Let me illustrate my belief about the potential of a woman's childbirth experience with a story about the sacred Peruvian peak Macchu Picchu: "You can't get to Macchu Picchu without hiking it. Sure, you can take a bus to the top, but when you arrive, you're not in Macchu Picchu, because Macchu Picchu is more of a metaphor for that sacred destination waiting to be discovered as you journey through the pathways of your life. And if you complete the journey with the right intention - as I did over a period of several days - the journey becomes a teacher that leads you to gems of undiscovered, inner wisdom. Macchu Picchu, you see, was a city discovered in the deep jungles of Peru.

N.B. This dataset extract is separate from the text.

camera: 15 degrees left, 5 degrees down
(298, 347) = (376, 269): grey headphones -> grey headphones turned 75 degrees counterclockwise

It symbolizes the hidden knowledge in yourself that's also waiting to be uncovered and explored"
-Mike Adams, NaturalNews
So medical risks and side effects aside for a moment, I equate epidural use with a missed opportunity: taking the bus instead of climbing the mountain. And that expansive view you get from taking the scenic journey ripples through your life as a mother in subtle but incredible ways you never expected, but perhaps won't even know you've missed if you choose the other route.
UPDATE- November 26, 2010: So does this imply that by using anesthesia somehow the journey to motherhood is somewhat less?

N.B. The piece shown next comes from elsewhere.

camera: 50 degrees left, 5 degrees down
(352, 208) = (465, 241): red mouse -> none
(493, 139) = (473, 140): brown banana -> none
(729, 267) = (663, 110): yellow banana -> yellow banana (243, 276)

This thought-provoking question was posed to me by a friend after reading the above perspective. To answer this loaded question with both objectivity and sensitivity, I think we need to look at the advantages of natural labor as well as what we know about the more subtle side effects of epidurals.

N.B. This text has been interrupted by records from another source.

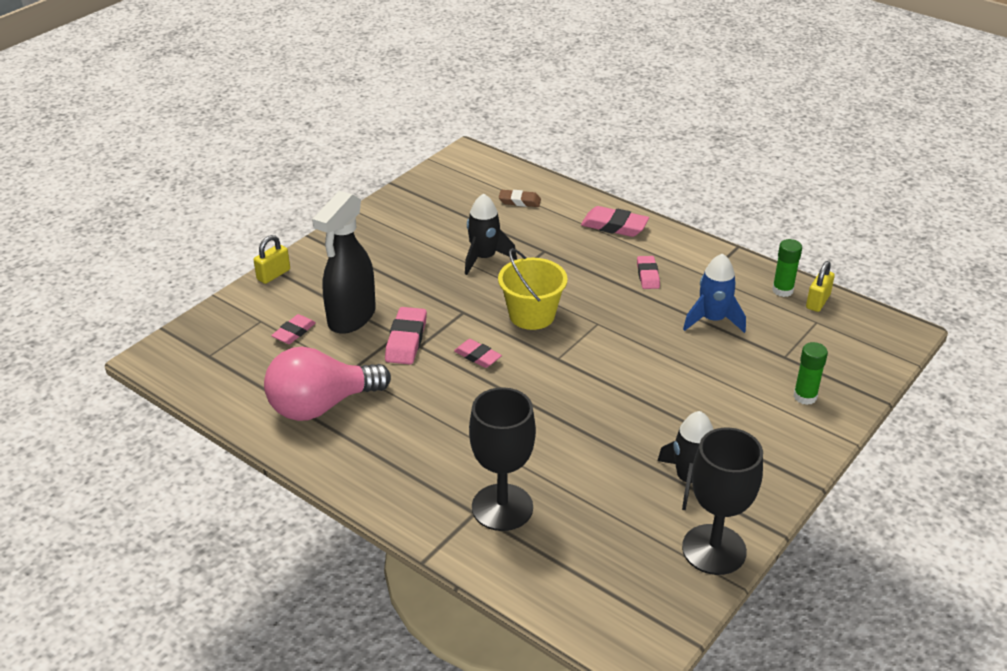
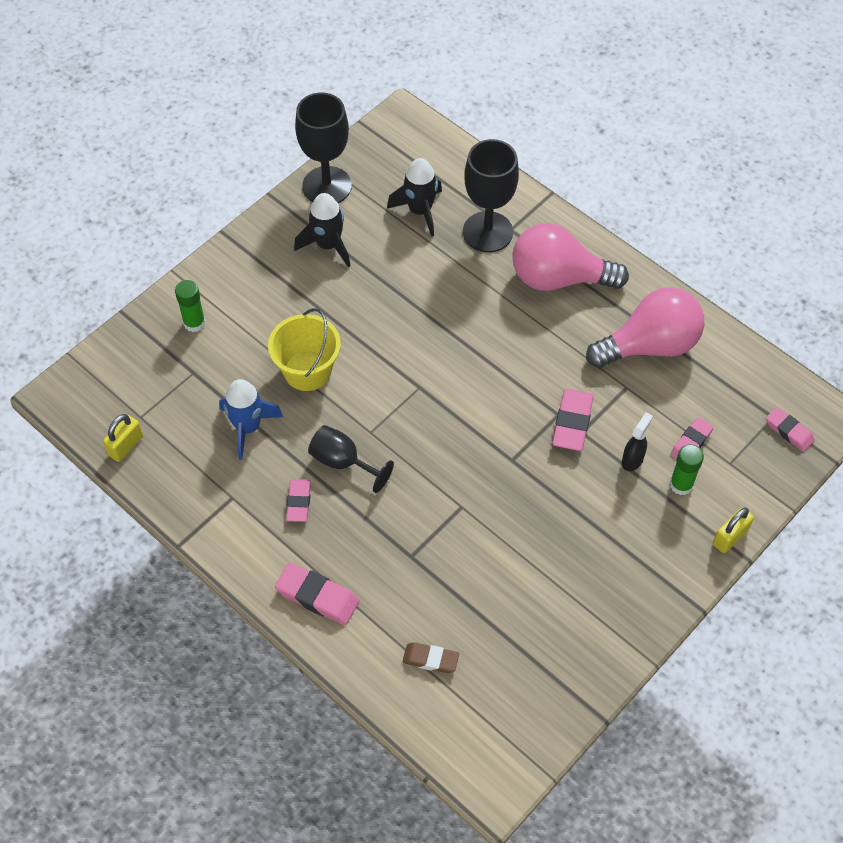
camera: 175 degrees left, 20 degrees up
(351, 318) = (632, 459): black spray bottle -> black spray bottle, size x0.44
(416, 463) = (559, 278): none -> pink light bulb
(477, 356) = (499, 395): pink eraser -> pink eraser (789, 431)
(484, 258) = (484, 547): black rocket -> black rocket (420, 211)
(532, 315) = (438, 449): yellow bucket -> yellow bucket (307, 371)
(617, 302) = (343, 462): none -> black goblet
(782, 290) = (156, 466): green glue stick -> green glue stick (681, 484)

The epidural is, in fact, fairly effective in doing what it sets out to do, which is to numb the body with the goal of pain relief. But the questions you may want to ask yourself are:
- Is numbness and voluntarily disabling my body really what I want?
- Am I willing to accept unwanted risks and side effects?
- Am I aligned with my other goals and principles, or is fear in the driver's seat?
I really think many women don't get the full story about all they are saying "yes" to when they consent to epidural anesthesia. Other women end up with an epidural even though they didn't want one because they consented to other common interventions like inducing labor.
What you might not know about the side effects of epidural anesthesia could change your mind about using one: From epidural headaches to fetal distress, learn what the epidural risks are for you and the baby...
The Epidural Procedure
The epidural procedure involves injecting a needle into the space around the outer layer of the spinal cord, called the dura, and inserting a small catheter. Through this catheter, a cocktail of medication is administered to numb the lower body.
Though serious epidural complications are fairly rare, they do occur. Many speculate The Christmas Miracle story was a case of this.
This term is a misnomer if I've ever heard one! No one is letting you walk anywhere with a walking epidural. Though side effects are reported to be milder with this type of epidural, restricted mobility and other side effects are quite similar to the more traditional epidural anesthesia.